Final answer:
To determine how much Vinnie needs to invest in an annuity contract to cover semiannual payments of $6,000 for 14 years at a 6% annual interest rate, compounded semiannually, one must use the present value of an annuity formula. By inserting the given variables into the formula, Vinnie can calculate the present value that he must invest today.
Step-by-step explanation:
The question at hand involves calculating the present value of an annuity to determine how much Vinnie must invest in a contract. Given the conditions that the interest rate is 6% per year, compounded semiannually, and considering the annuity payments of $6,000 every six months for 14 years.

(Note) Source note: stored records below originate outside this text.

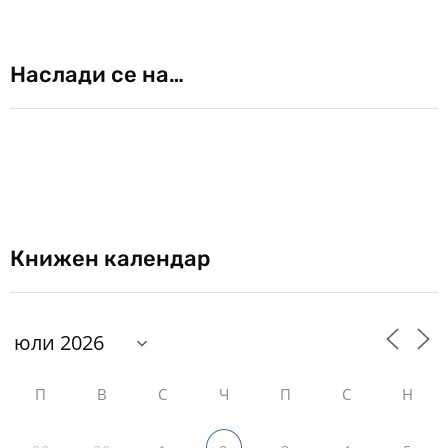
Наслади се на…
Книжен календар
П
В
С
Ч
П
С
Н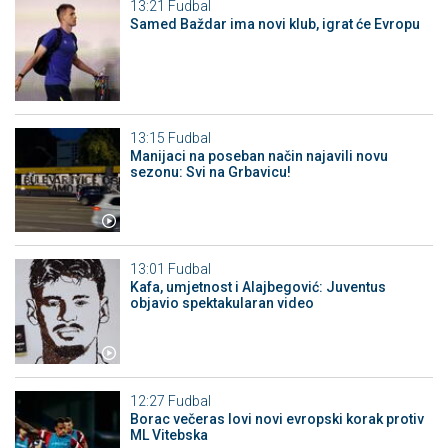
13:21
Fudbal
Samed Baždar ima novi klub, igrat će Evropu
13:15
Fudbal
Manijaci na poseban način najavili novu
sezonu: Svi na Grbavicu!
13:01
Fudbal
Kafa, umjetnost i Alajbegović: Juventus
objavio spektakularan video
12:27
Fudbal
Borac večeras lovi novi evropski korak protiv
ML Vitebska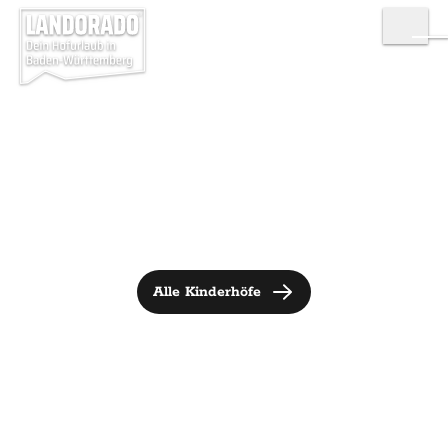
Alle Kinderhöfe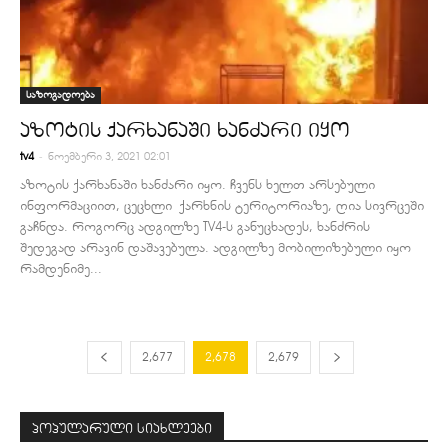
საზოგადოება
აზოტის ქარხანაში ხანძარი იყო
-
tv4
ნოემბერი 3, 2021 02:01
აზოტის ქარხანაში ხანძარი იყო. ჩვენს ხელთ არსებული
ინფორმაციით, ცეცხლი ქარხნის ტერიტორიაზე, ღია სივრცეში
გაჩნდა. როგორც ადგილზე TV4-ს განუცხადეს, ხანძრის
შედეგად არავინ დაშავებულა. ადგილზე მობილიზებული იყო
რამდენიმე...
2,677
2,678
2,679
პოპულარული სიახლეები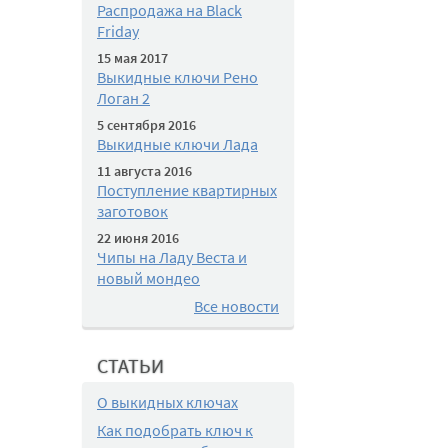
Распродажа на Black
Friday
15 мая 2017
Выкидные ключи Рено
Логан 2
5 сентября 2016
Выкидные ключи Лада
11 августа 2016
Поступление квартирных
заготовок
22 июня 2016
Чипы на Ладу Веста и
новый мондео
Все новости
СТАТЬИ
О выкидных ключах
Как подобрать ключ к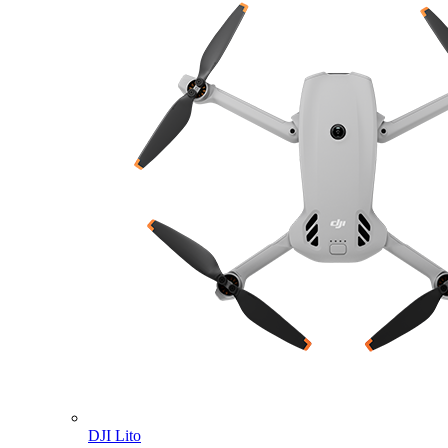
DJI Lito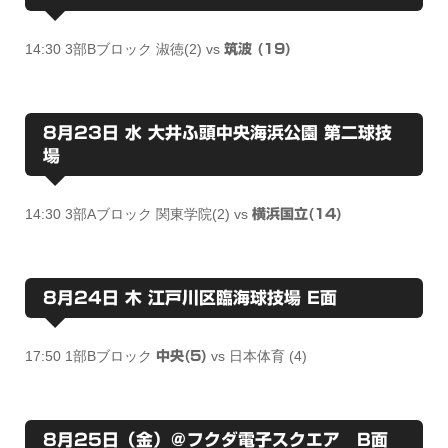
14:30 3部Bブロック 淑徳(2) vs
筑波 (19)
8月23日 水 大井ふ頭中央海浜公園 第二球技
場
14:30 3部Aブロック 関東学院(2) vs
横浜国立(14)
8月24日 木 江戸川区臨海球技場 E面
17:50 1部Bブロック
vs 日本体育 (4)
中央(5)
8月25日（金）＠フクダ電子スクエア B面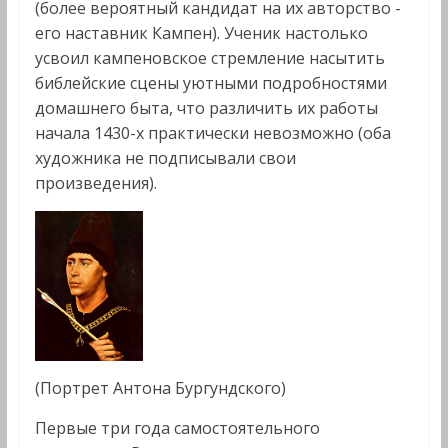
(более вероятный кандидат на их авторство -
его наставник Кампен). Ученик настолько
усвоил кампеновское стремление насытить
библейские сцены уютными подробностями
домашнего быта, что различить их работы
начала 1430-х практически невозможно (оба
художника не подписывали свои
произведения).
(Портрет Антона Бургундского)
Первые три года самостоятельного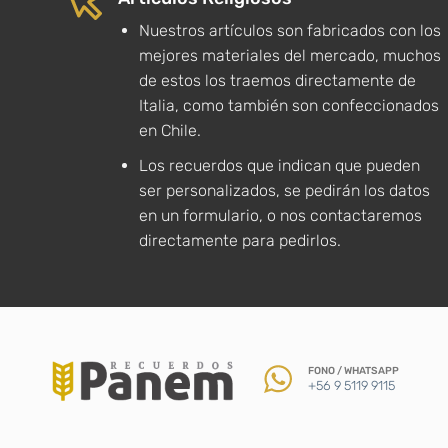
Nuestros artículos son fabricados con los
mejores materiales del mercado, muchos
de estos los traemos directamente de
Italia, como también son confeccionados
en Chile.
Los recuerdos que indican que pueden
ser personalizados, se pedirán los datos
en un formulario, o nos contactaremos
directamente para pedirlos.
FONO / WHATSAPP
+56 9 5119 9115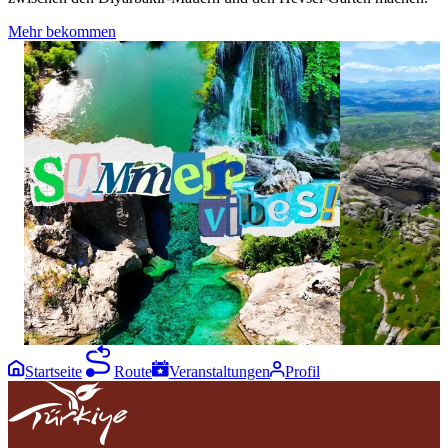
Mehr bekommen
12
25
0
0
Diyarbakır's lush green corners offer a
In summer, Kef
refreshing way to enjoy summer surrounded by
Diyarbakır's mos
nature. 🌿⁣ ⁣ Each one pairs peaceful
surrounded by br
surroundings with beautiful scenery for a
blend of histor
memorable day outdoors. ☀️⁣ ⁣ This summer,
unforgettable du
make time to explore Diyarbakır's green side.
perspective on 
💚⁣ ⁣ #GoDiyarbakır #Diyarbakır #Summer
Kefrum Castle yo
#VacationWonder #Nature
⁣ #GoDiyarbakı
#History #Scene
Startseite
Route
Veranstaltungen
Profil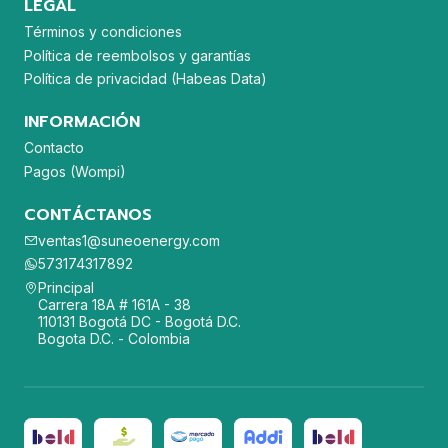
LEGAL
Términos y condiciones
Política de reembolsos y garantías
Política de privacidad (Habeas Data)
INFORMACIÓN
Contacto
Pagos (Wompi)
CONTÁCTANOS
ventas1@suneoenergy.com
573174317892
Principal
Carrera 18A # 161A - 38
110131 Bogotá DC - Bogotá D.C.
Bogota D.C. - Colombia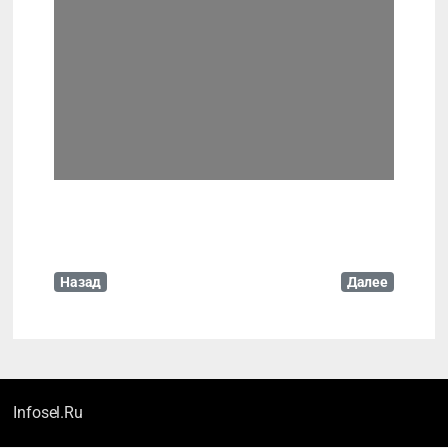
Leaflet
| Map data ©
OpenStreetMap
contributors
Назад
Далее
Infosel.Ru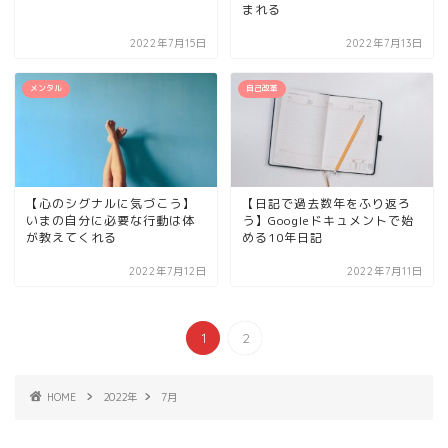
まれる
2022年7月15日
2022年7月13日
メンタル
自己改革
【心のシグナルに気づこう】
【日記で過去数年をふり返ろ
いまの自分に必要な行動は体
う】Googleドキュメントで始
が教えてくれる
める10年日記
2022年7月12日
2022年7月11日
1
2
HOME
2022年
7月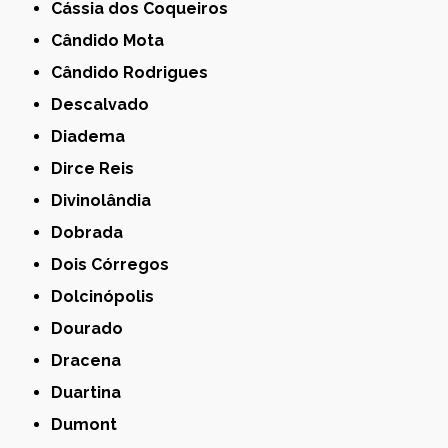
Cássia dos Coqueiros
Cândido Mota
Cândido Rodrigues
Descalvado
Diadema
Dirce Reis
Divinolândia
Dobrada
Dois Córregos
Dolcinópolis
Dourado
Dracena
Duartina
Dumont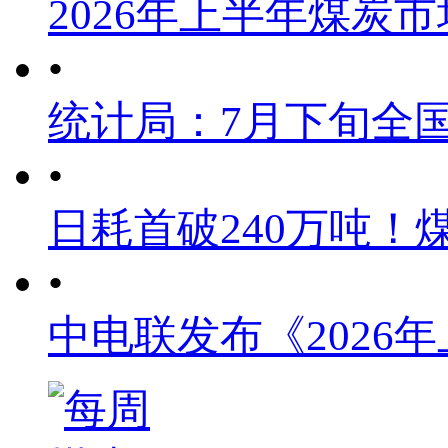
2026年上半年煤炭
•
统计局：7月下旬全
•
日耗首破240万吨！
•
中电联发布《2026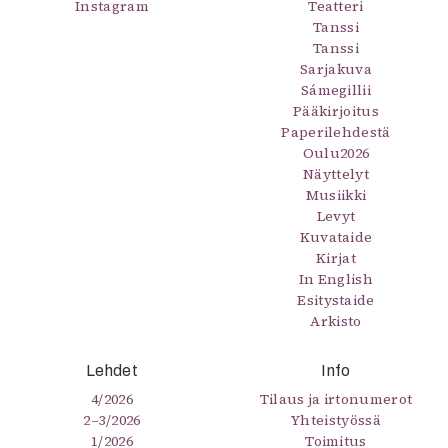
Instagram
Teatteri
Tanssi
Tanssi
Sarjakuva
Sámegillii
Pääkirjoitus
Paperilehdestä
Oulu2026
Näyttelyt
Musiikki
Levyt
Kuvataide
Kirjat
In English
Esitystaide
Arkisto
Lehdet
Info
4/2026
Tilaus ja irtonumerot
2–3/2026
Yhteistyössä
1/2026
Toimitus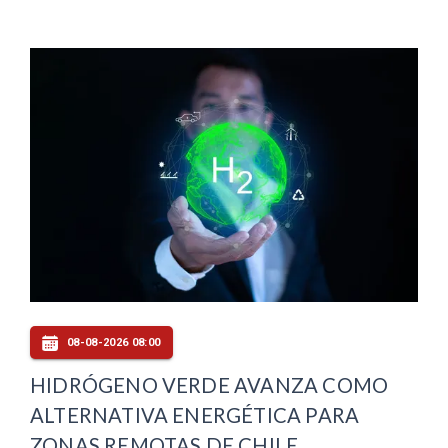
08-08-2026 08:00
HIDRÓGENO VERDE AVANZA COMO
ALTERNATIVA ENERGÉTICA PARA
ZONAS REMOTAS DE CHILE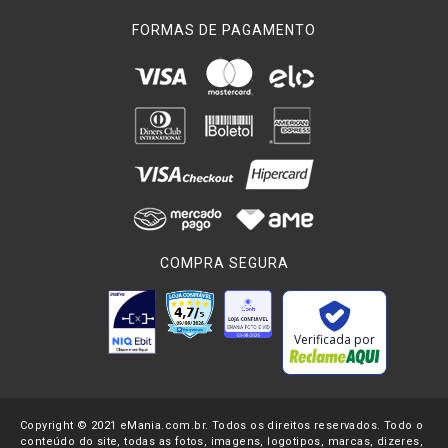
FORMAS DE PAGAMENTO
COMPRA SEGURA
Verificada por
Copyright © 2021 eMania.com.br. Todos os direitos reservados. Todo o
conteúdo do site, todas as fotos, imagens, logotipos, marcas, dizeres,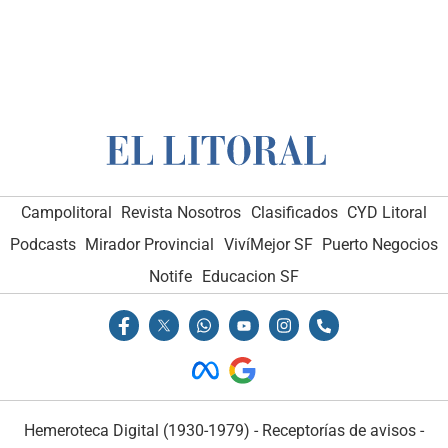
Campolitoral
Revista Nosotros
Clasificados
CYD Litoral
Podcasts
Mirador Provincial
VivíMejor SF
Puerto Negocios
Notife
Educacion SF
Hemeroteca Digital (1930-1979)
-
Receptorías de avisos
-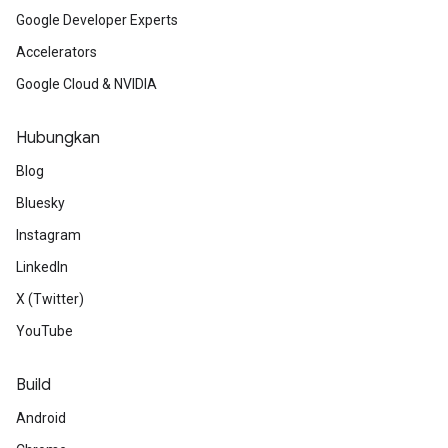
Google Developer Experts
Accelerators
Google Cloud & NVIDIA
Hubungkan
Blog
Bluesky
Instagram
LinkedIn
X (Twitter)
YouTube
Build
Android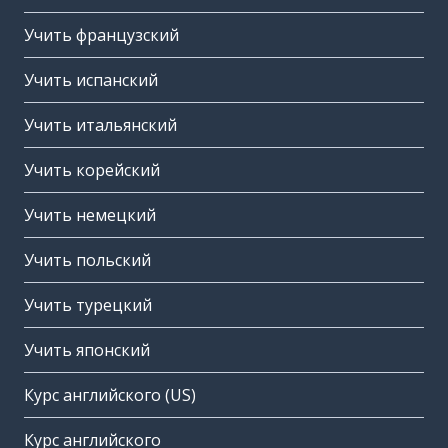
Учить французский
Учить испанский
Учить итальянский
Учить корейский
Учить немецкий
Учить польский
Учить турецкий
Учить японский
Курс английского (US)
Курс английского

First, we must recognize this as a present value of an annuity problem, where the annuity formula is applied:
PV = Pmt [(1 - (1 + r)^-n) / r]
Where PV is the present value of the annuity, Pmt is the payment per period, r is the interest rate per period, and n is the total number of payments.
Since the interest rate is compounded semiannually, we have r = (6% / 2) = 0.03 or 3% per period. The total number of payments, given semiannual payments over 14 years, is n = 14 * 2 = 28. Thus:
PV = $6,000 [1 - (1 + 0.03)^-28] / 0.03
Calculating this, Vinnie needs to invest a certain amount today, which can be determined by solving the above equation.